To enhance autonomous driving safety in complex scenarios, various methods have been proposed to simulate LiDAR point cloud data. Nevertheless, these methods often face challenges in producing high-quality, diverse, and controllable foreground objects. To address the needs of object-aware tasks in 3D perception, we introduce OLiDM, a novel framework capable of generating high-fidelity LiDAR data at both the object and the scene levels. OLiDM consists of two pivotal components: the Object-Scene Progressive Generation (OPG) module and the Object Semantic Alignment (OSA) module. OPG adapts to user-specific prompts to generate desired foreground objects, which are subsequently employed as conditions in scene generation, ensuring controllable outputs at both the object and scene levels. This also facilitates the association of user-defined object-level annotations with the generated LiDAR scenes. Moreover, OSA aims to rectify the misalignment between foreground objects and background scenes, enhancing the overall quality of the generated objects. The broad effectiveness of OLiDM is demonstrated across various LiDAR generation tasks, as well as in 3D perception tasks. Specifically, on the KITTI-360 dataset, OLiDM surpasses prior state-of-the-art methods such as UltraLiDAR by 17.5 in FPD. Additionally, in sparse-to-dense LiDAR completion, OLiDM achieves a significant improvement over LiDARGen, with a 57.47\% increase in semantic IoU. Moreover, OLiDM enhances the performance of mainstream 3D detectors by 2.4\% in mAP and 1.9\% in NDS, underscoring its potential in advancing object-aware 3D tasks. Code is available at: https://yanty123.github.io/OLiDM.

Paper Structure

This paper contains 26 sections, 9 equations, 17 figures, 5 tables.

Figures (17)

  • Figure 1: To assess the quality of foreground objects, we utilize an off-the-shelf 3D detector (i.e., SECOND yan2018second trained on KITTI geiger2013kitti) to identify 3D objects in LiDAR data generated by various methods, including LiDARGen, UltraLiDAR and our OLiDM. (a) Visualization of some detected 3D objects in generated LiDAR scenes, where OLiDM enables the creation of LiDAR data with high-fidelity foreground objects. (b-c) We count the number and evaluate the quality of the detected objects, revealing our generated LiDAR data presents a similar distribution compared to the real data in KITTI-360 liao2022kitti360. In contrast, LiDARGen and UltraLiDAR produce significantly fewer foreground objects with lower quality. (d) Foreground object points represent a minimal fraction of the total scene points, highlighting the challenges of generating high-quality foreground objects.
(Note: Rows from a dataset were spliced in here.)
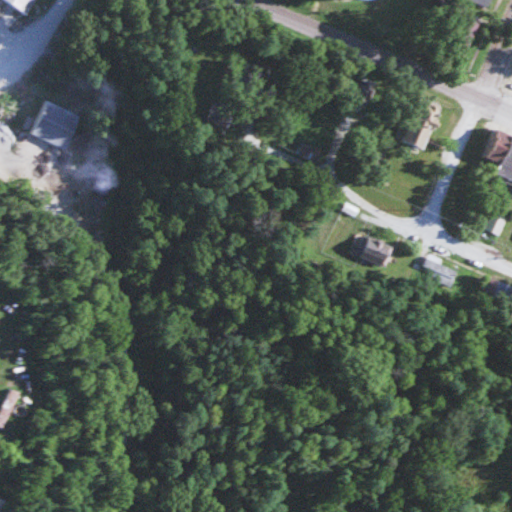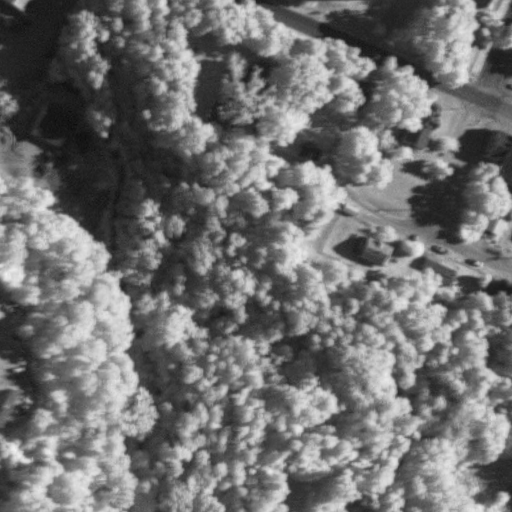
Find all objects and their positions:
building: (364, 1)
building: (482, 1)
building: (23, 4)
building: (464, 33)
road: (380, 54)
road: (496, 60)
road: (117, 106)
building: (420, 122)
building: (52, 123)
building: (502, 155)
road: (448, 162)
road: (359, 203)
road: (464, 257)
building: (437, 269)
road: (108, 323)
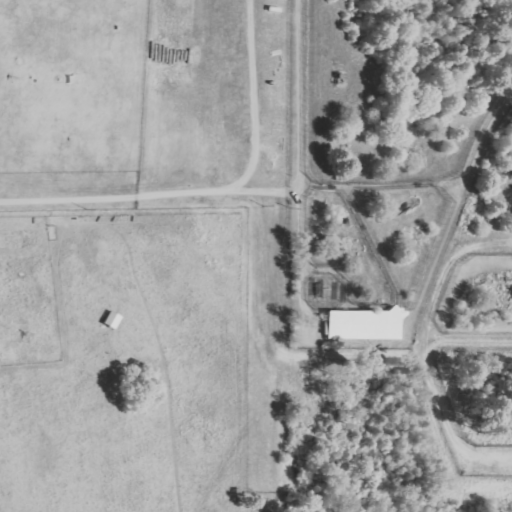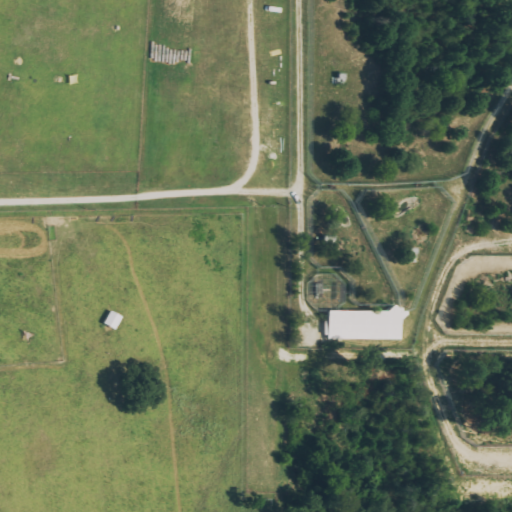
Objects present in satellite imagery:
building: (411, 255)
building: (109, 320)
building: (360, 324)
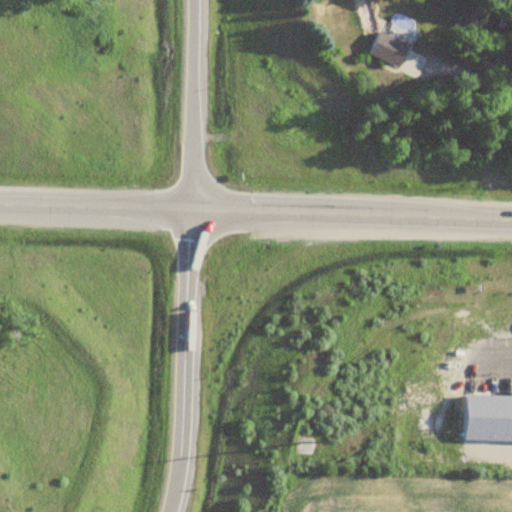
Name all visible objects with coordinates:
building: (384, 49)
road: (191, 104)
road: (95, 206)
road: (351, 214)
road: (183, 361)
road: (490, 363)
building: (500, 399)
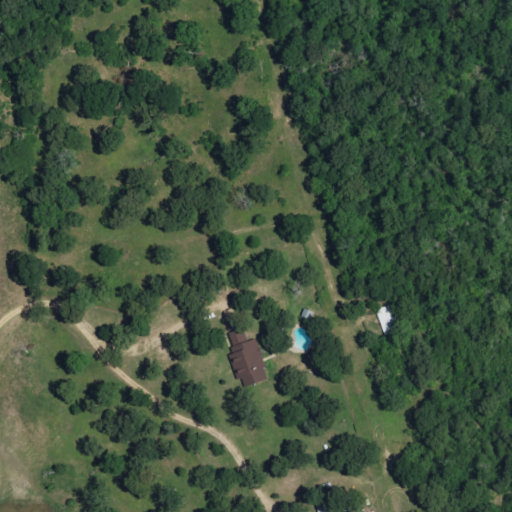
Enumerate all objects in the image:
road: (105, 348)
building: (246, 361)
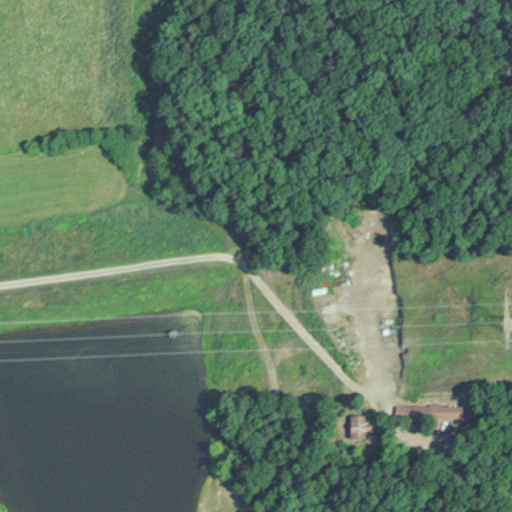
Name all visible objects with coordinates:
dam: (155, 257)
road: (204, 257)
power tower: (505, 321)
building: (431, 411)
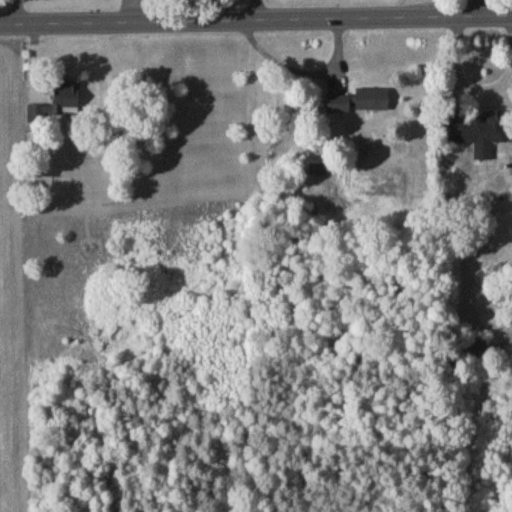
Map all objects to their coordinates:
road: (256, 20)
road: (302, 71)
road: (482, 88)
building: (374, 102)
building: (341, 106)
building: (59, 107)
building: (478, 130)
building: (452, 198)
building: (476, 352)
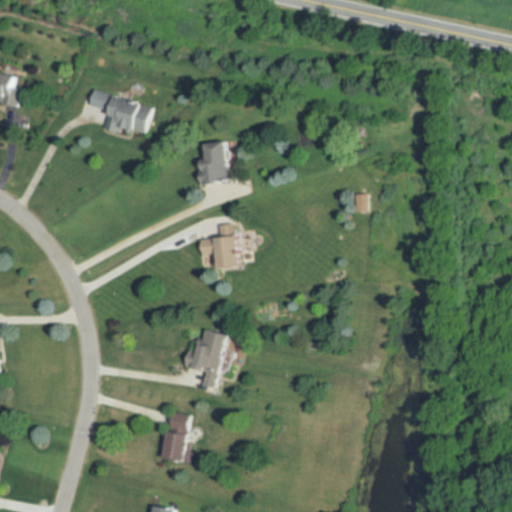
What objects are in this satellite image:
road: (404, 22)
building: (10, 87)
building: (128, 113)
road: (47, 159)
building: (220, 163)
road: (138, 237)
building: (231, 246)
road: (137, 262)
road: (88, 342)
building: (214, 354)
building: (1, 358)
road: (143, 374)
building: (185, 436)
building: (168, 508)
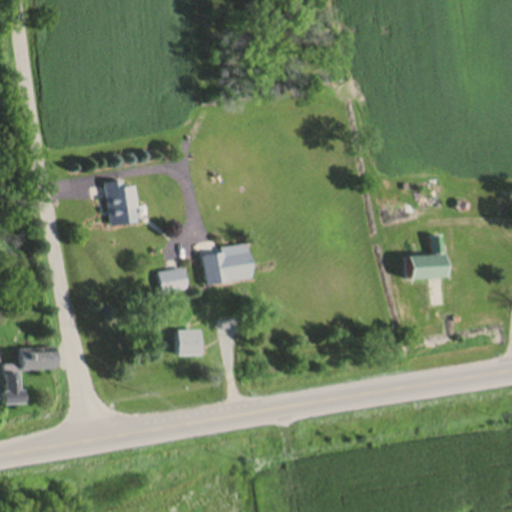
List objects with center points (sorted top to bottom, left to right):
road: (133, 166)
building: (429, 196)
building: (117, 206)
road: (474, 215)
road: (45, 223)
building: (424, 265)
building: (224, 268)
building: (169, 284)
road: (508, 329)
building: (184, 346)
building: (21, 374)
road: (255, 418)
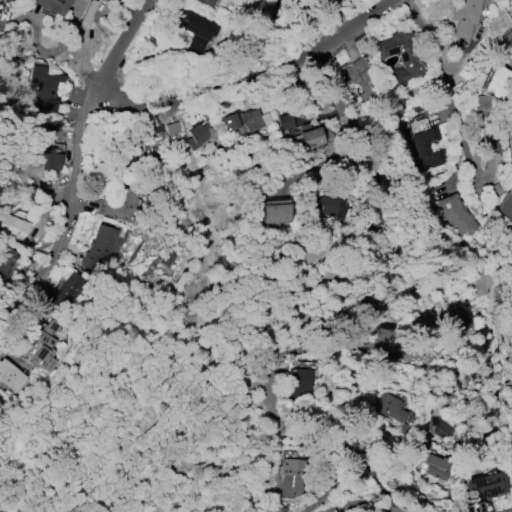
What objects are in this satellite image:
building: (322, 0)
building: (326, 0)
building: (208, 1)
building: (208, 2)
building: (51, 5)
building: (52, 5)
building: (465, 17)
building: (465, 17)
building: (194, 29)
road: (54, 49)
building: (401, 58)
building: (402, 58)
building: (356, 76)
building: (357, 77)
road: (246, 78)
building: (498, 81)
building: (498, 82)
road: (308, 85)
building: (46, 87)
building: (47, 87)
road: (449, 95)
building: (482, 103)
building: (243, 121)
building: (243, 121)
building: (285, 121)
building: (419, 125)
building: (162, 135)
building: (198, 135)
building: (200, 136)
building: (310, 137)
building: (313, 137)
building: (427, 142)
building: (510, 145)
building: (429, 148)
building: (509, 148)
building: (52, 159)
building: (53, 160)
road: (70, 162)
building: (121, 205)
building: (328, 205)
building: (329, 206)
building: (506, 207)
building: (506, 207)
building: (276, 213)
building: (276, 214)
building: (458, 214)
building: (458, 214)
building: (13, 226)
building: (14, 226)
building: (100, 246)
building: (7, 260)
building: (7, 261)
building: (73, 289)
building: (68, 291)
building: (454, 319)
building: (456, 321)
building: (45, 346)
building: (10, 374)
building: (11, 375)
building: (299, 382)
building: (300, 382)
building: (394, 408)
building: (394, 409)
building: (436, 463)
building: (436, 466)
building: (511, 466)
building: (291, 475)
building: (291, 476)
building: (487, 486)
building: (487, 486)
road: (355, 508)
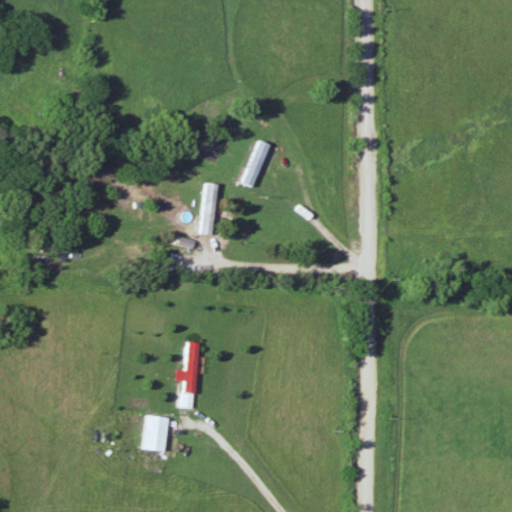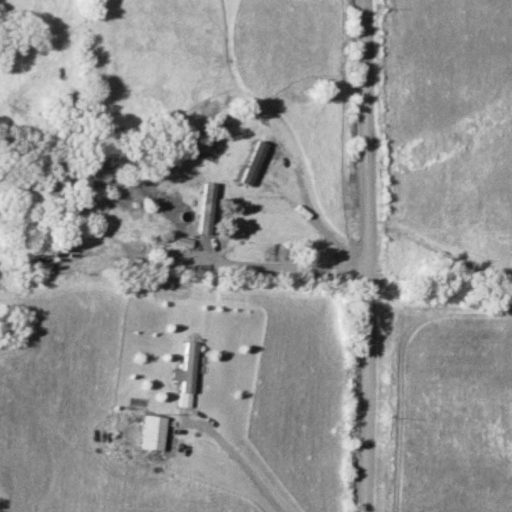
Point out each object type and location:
building: (112, 84)
building: (253, 164)
road: (314, 220)
road: (368, 256)
road: (280, 267)
building: (187, 368)
building: (182, 403)
building: (151, 433)
road: (242, 463)
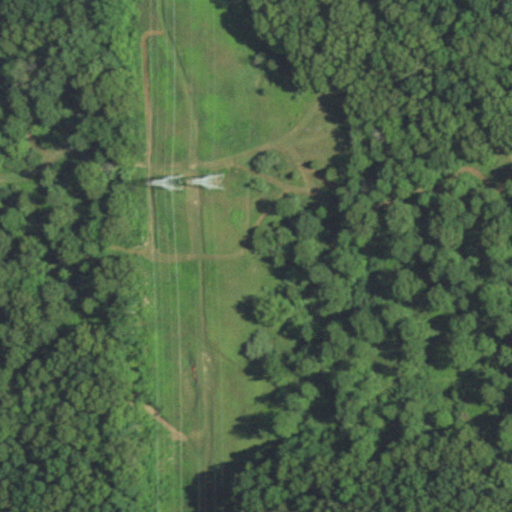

Please zoom in for detailed visualization.
  • Figure 2: Pipeline of OLiDM.OLiDM is designed to generate diverse, controllable, and realistic LiDAR point clouds at both object and scene levels through the Object-Scene Progressive Generation (OPG) process. Object Generation: OPG carefully combines conditions such as text descriptions and 3D geometric context to accurately model LiDAR objects. Scene Generation: OPG then incorporates these generated objects as specific conditions during scene-level generation, supported by a scene controller and an object semantic alignment module.
  • Figure 3: The Object Semantic Alignment (OSA) module aligns object features based on their semantic space, enhancing the foreground object generation and contributing to the overall quality of the generated LiDAR scenes.
  • Figure 4: Qualitative comparison against baselines on LiDAR generation. We compare with LiDARGen, UltraLiDAR and include real LiDAR for reference. OLiDM generates LiDAR data with more realistic sparsity and beam patterns. Red, Blue and Green boxes are the detected objects (car, cyclist and pedestrian) from a 3D detector trained on KITTI.
  • Figure 5: Sparse-to-dense Completion. The semantic results are predicted by RangeNet-53 milioto2019rangenet++.